Scan the lines below for "JSON" and copy the matches.

▼▼▼

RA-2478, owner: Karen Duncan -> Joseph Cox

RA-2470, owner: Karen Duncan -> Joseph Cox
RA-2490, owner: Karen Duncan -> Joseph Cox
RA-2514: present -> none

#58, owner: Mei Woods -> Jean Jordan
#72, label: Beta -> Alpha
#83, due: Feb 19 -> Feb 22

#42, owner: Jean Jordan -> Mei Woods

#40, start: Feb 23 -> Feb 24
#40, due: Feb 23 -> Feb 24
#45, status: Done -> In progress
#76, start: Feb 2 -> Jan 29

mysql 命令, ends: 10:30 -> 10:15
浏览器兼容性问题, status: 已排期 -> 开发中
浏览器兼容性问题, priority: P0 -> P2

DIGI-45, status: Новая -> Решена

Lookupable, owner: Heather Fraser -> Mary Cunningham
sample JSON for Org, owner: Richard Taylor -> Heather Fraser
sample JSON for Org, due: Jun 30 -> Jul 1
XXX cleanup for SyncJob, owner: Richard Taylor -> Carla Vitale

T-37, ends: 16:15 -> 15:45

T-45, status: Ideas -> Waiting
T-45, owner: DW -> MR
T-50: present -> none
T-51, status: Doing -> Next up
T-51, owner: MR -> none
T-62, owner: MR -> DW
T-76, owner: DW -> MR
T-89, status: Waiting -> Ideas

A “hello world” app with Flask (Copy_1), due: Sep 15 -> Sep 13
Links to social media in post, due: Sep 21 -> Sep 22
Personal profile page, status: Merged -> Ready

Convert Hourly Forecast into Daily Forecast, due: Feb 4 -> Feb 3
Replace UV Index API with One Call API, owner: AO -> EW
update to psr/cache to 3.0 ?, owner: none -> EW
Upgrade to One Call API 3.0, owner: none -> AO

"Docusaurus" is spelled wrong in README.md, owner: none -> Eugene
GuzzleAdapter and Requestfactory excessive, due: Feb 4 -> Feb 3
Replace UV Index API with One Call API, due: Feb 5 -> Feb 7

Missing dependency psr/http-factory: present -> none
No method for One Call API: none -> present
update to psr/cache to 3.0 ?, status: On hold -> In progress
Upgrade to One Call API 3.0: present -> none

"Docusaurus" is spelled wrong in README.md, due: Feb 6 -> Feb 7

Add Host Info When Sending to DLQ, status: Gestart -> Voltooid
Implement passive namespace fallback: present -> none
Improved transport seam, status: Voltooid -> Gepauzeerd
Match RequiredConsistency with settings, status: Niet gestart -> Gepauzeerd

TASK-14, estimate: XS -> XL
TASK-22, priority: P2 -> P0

▲▲▲

**RESULT FOR THIS EXERCISE**
sample JSON for Org, owner: Richard Taylor -> Heather Fraser
sample JSON for Org, due: Jun 30 -> Jul 1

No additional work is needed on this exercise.